16 de agosto de 2025
Politica

O julgamento é de Bolsonaro – não da democracia

Em contextos altamente polarizados como o brasileiro, em que praticamente tudo é interpretado sob a lente das crenças e identidade de grupo, é difícil imaginar que decisões judiciais sejam percebidas como imparciais. Em geral, quando uma decisão da Judiça contraria as preferências de um cidadão, espera-se que sua confiança tanto no Judiciário quanto na democracia diminua.

A responsabilização judicial de líderes políticos, portanto, é frequentemente percebida como uma empreitada arriscada, com potencial de acirrar divisões e corroer a legitimidade institucional. Para os adversários do líder acusado, a decisão tende a ser lida como justa e necessária. Já seus apoiadores costumam interpretá-la como politicamente motivada.

Diversos estudos de opinião pública sustentam essa hipótese, ao mostrar que eleitores tendem a rejeitar instituições ou processos democráticos que atinjam seus líderes preferidos. Alguns pesquisadores chegaram a afirmar que “os eleitores são partidários antes de serem democratas”.

O ex-presidente Jair Bolsonaro ( PL) deixa a Polícia Federal em Brasília após prestar depoimento em um inquérito aberto a pedido da Procuradoria-Geral da República (PGR) que vê indícios de que o ex-presidente tenha sido beneficiado diretamente pelas ações do filho.
O ex-presidente Jair Bolsonaro ( PL) deixa a Polícia Federal em Brasília após prestar depoimento em um inquérito aberto a pedido da Procuradoria-Geral da República (PGR) que vê indícios de que o ex-presidente tenha sido beneficiado diretamente pelas ações do filho.

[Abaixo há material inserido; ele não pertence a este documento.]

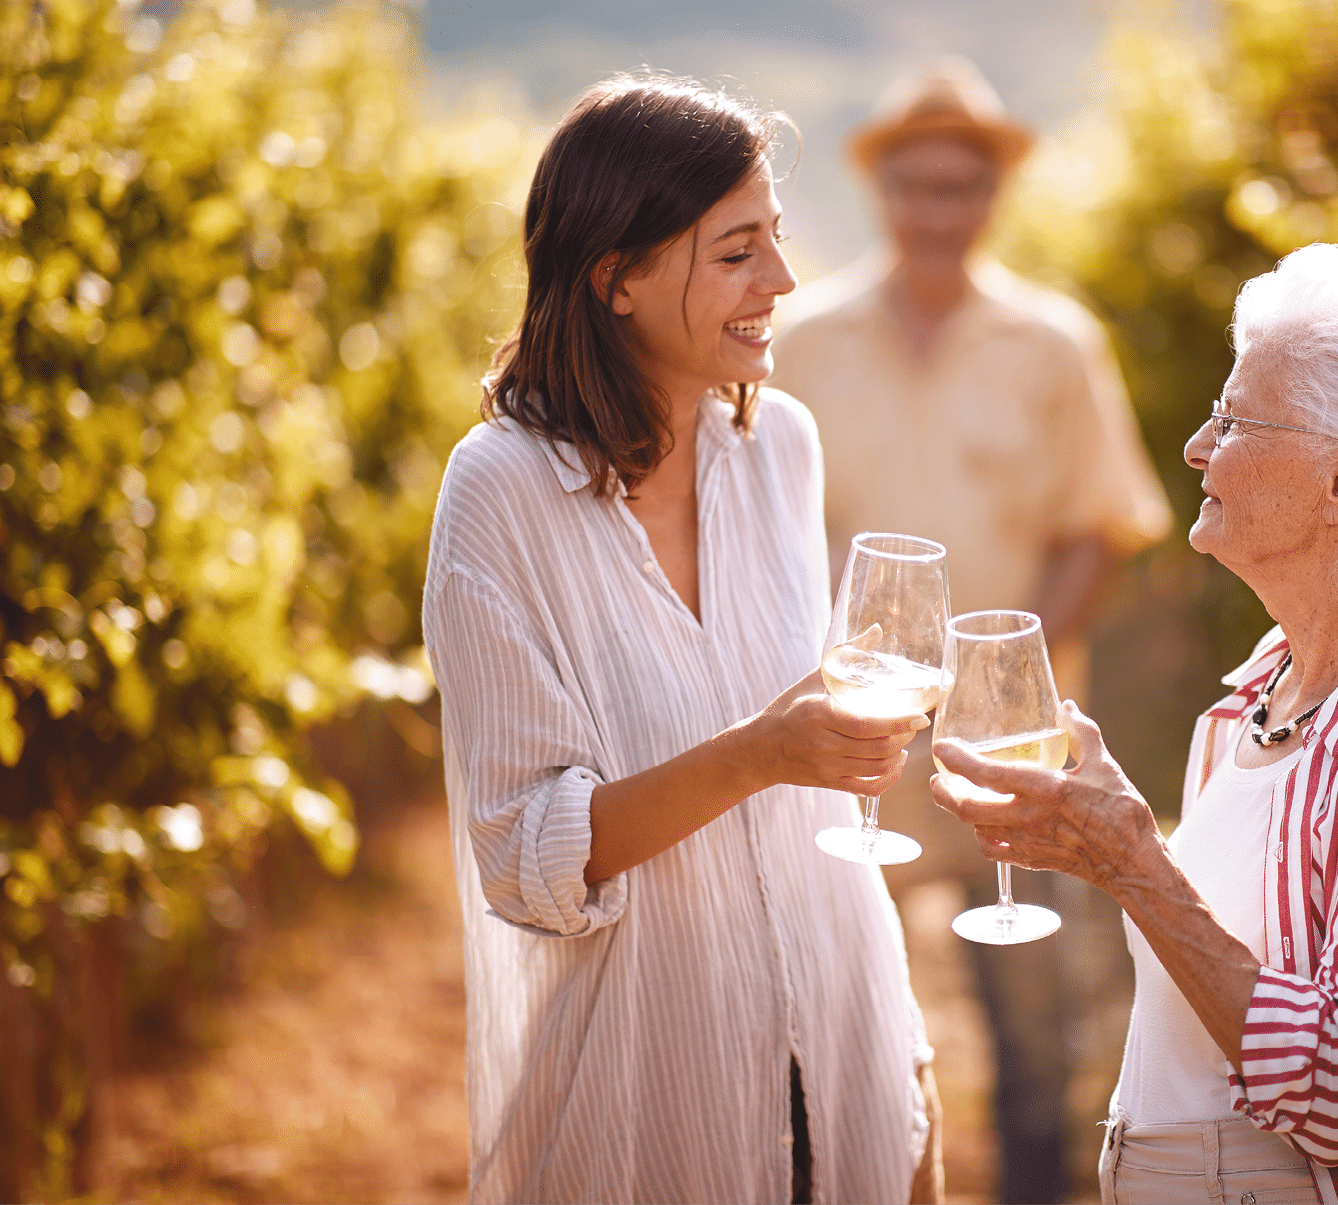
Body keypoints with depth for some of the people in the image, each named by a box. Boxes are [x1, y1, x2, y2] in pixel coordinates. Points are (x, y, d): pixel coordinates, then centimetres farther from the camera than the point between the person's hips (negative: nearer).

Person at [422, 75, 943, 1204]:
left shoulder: (779, 444, 0)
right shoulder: (508, 487, -16)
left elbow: (809, 801, 9)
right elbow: (526, 858, -17)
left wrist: (905, 1052, 8)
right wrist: (754, 757, -31)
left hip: (830, 1062, 5)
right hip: (635, 1100, -5)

No entanto, um estudo recente desafia essa suposição. Os pesquisadores Nicolás de la Cerda, Isabel Laterzo-Tingley e Ayelén Venegas conduziram um experimento natural com 2 mil eleitores brasileiros — incluindo apoiadores e não apoiadores de Jair Bolsonaro — durante o anúncio da denúncia da PGR contra o ex-presidente, em fevereiro de 2025. O timing do evento permitiu comparar atitudes em relação à democracia antes e depois do episódio.

Os resultados são reveladores: a responsabilização de Bolsonaro não reduziu o apoio à democracia entre seus eleitores. Mais do que isso, fortaleceu esse apoio entre aqueles que não votaram nele. Antes da acusação, 74% dos eleitores de Bolsonaro concordavam que a democracia é preferível a qualquer outra forma de governo, e 98% consideravam eleições livres e justas como importantes. Em resumo, não há evidência de que a denúncia tenham provocado reação antidemocrática em sua base eleitoral.

Como era de se esperar, entre os eleitores que não votaram em Bolsonaro, observou-se um aumento no apoio à democracia após o anúncio, especialmente em relação à valorização das eleições livres e justas e à importância de uma oposição forte.

A conclusão é clara: responsabilizar judicialmente líderes antidemocráticos não necessariamente polariza a sociedade. Pelo contrário, pode reforçar os valores democráticos. E, ao demonstrar que instituições são capazes de conter abusos sem comprometer sua legitimidade, também abre espaço para alternativas eleitorais à direita — livres do bolsonarismo — se tornem viáveis em 2026.